On the academic side: Dr. Tsai’s experience could be divided into two parts: (1) projects for the government and industries and (2) research and publications. Dr. Tsai graduated from Rensselaer Polytechnic Institute, known for science and engineering education as well as pioneering the integration of management and technology in the United States. Dr. Tsai skillfully adopted this technique in the textiles and clothing industry. Therefore, her first type of research focus involves implementing electronics and the Internet to transform the textiles and apparel industry, innovating products, processes, and business models, as well as managing customer relationships by using new technology and the Internet. This category also includes projects on creativity and entrepreneurship.
Dr. Tsai’s second type of research consists mainly of Ministry of Science and Technology projects that focus on two categories: the first is topics on entrepreneurship and new ventures as well as innovative business models. The second category is culture element digitization. Dr. Tsai digitizing 1,500 qipao pieces (Ministry of Culture project, December 2018–November 2020) and 5,232 pieces of aboriginal Taiwanese textiles and apparel (the Ministry of Economic Affairs research and development project, 2009–2010) to provide origin elements, which include vector diagrams and metadata for students and designers to use. Through field study, literature review, and primary and secondary data, the contribution of these projects are building database on the disappearing artifacts and craftsmanship and providing inspiration and value for designers and future creations of all types.

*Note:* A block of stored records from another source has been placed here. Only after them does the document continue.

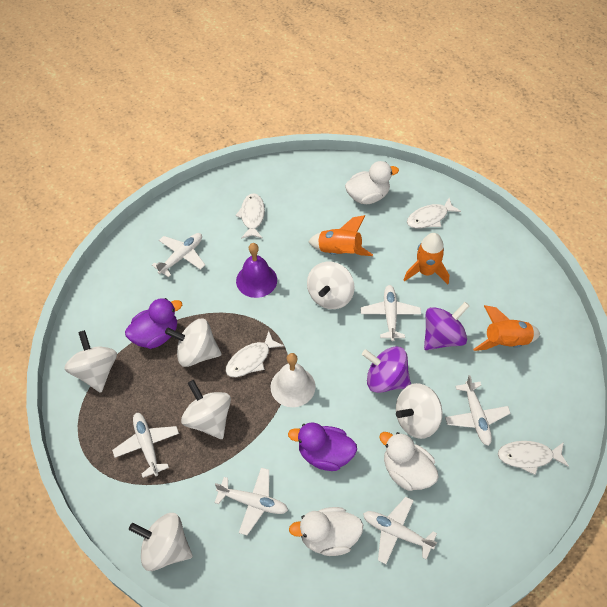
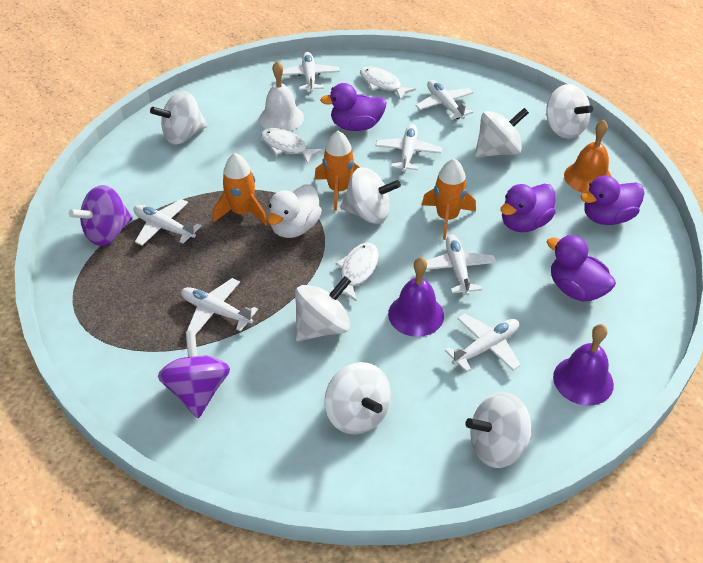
orange bell: 0 -> 1
purple bell: 1 -> 2
purple duck: 2 -> 4
white duck: 3 -> 1
white fish: 4 -> 3
white plane: 6 -> 7
white spinning top: 6 -> 7

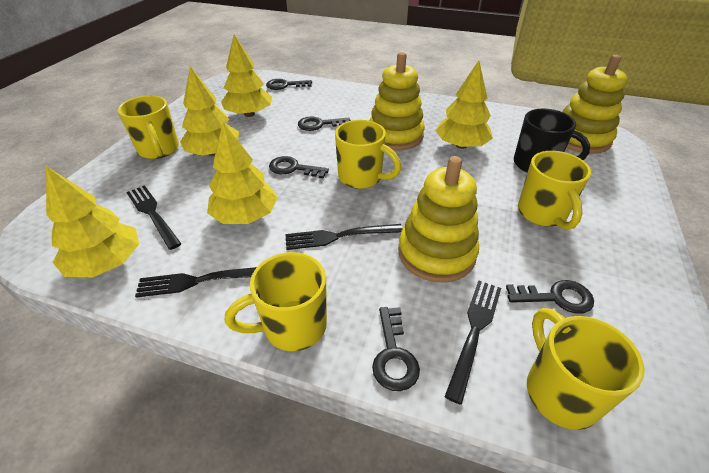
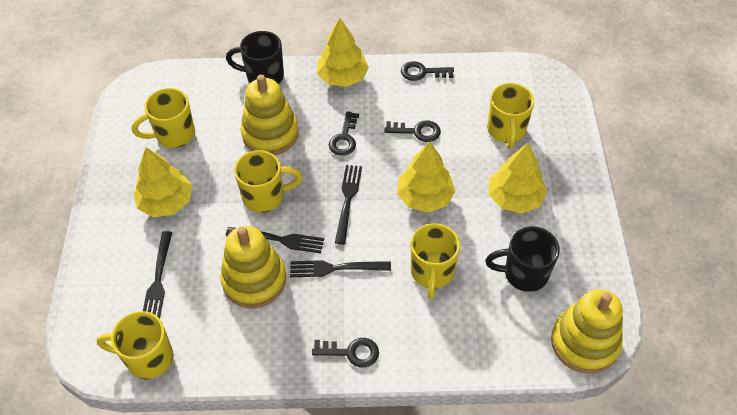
black key: 5 -> 4
black mug: 1 -> 2
yellow tree: 5 -> 4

Recent years, Dr. Tsai has been focused on the issue of sustainability because large amounts of waste are generated from the fashion industry, and this has considerable effects on the built environment and climate change. The current design mindset needs to change from using conventional materials to innovating new materials or accepting more recycled and reused materials. Under these circumstances, Dr. Tsai established the Global Sustainable Fashion Research Center with a direction for both research and curricula. The center has four areas: (1) culture and heritage, (2) technology and design, (3) business and management, and (4) analytics and communication. This center commits to sustainable fashion from design to manufacturing, retailing to consumers.
With a strong vision and mission, Dr. Tsai foresees a missing link between education and the future world because of rapidly changing technology that makes many fields, including education, obsolete. She again led the college to receive a “UFO project” (University Foresight Education, Ministry of Education, 2019), which was 1 of only 64 projects approved by the Ministry of Education nationwide. The project’s purpose is to create a method and strategic development map for future education. Curricula, teaching methods, interaction with industries, and implementation and infusion of technology should be redesigned because the future requires cross disciplinary training. Therefore, this is a critical moment for schools to incubate students with humanity, innovative, and internationalization capabilities that can differentiate themselves from others and avoid the threats of artificial intelligence and automation.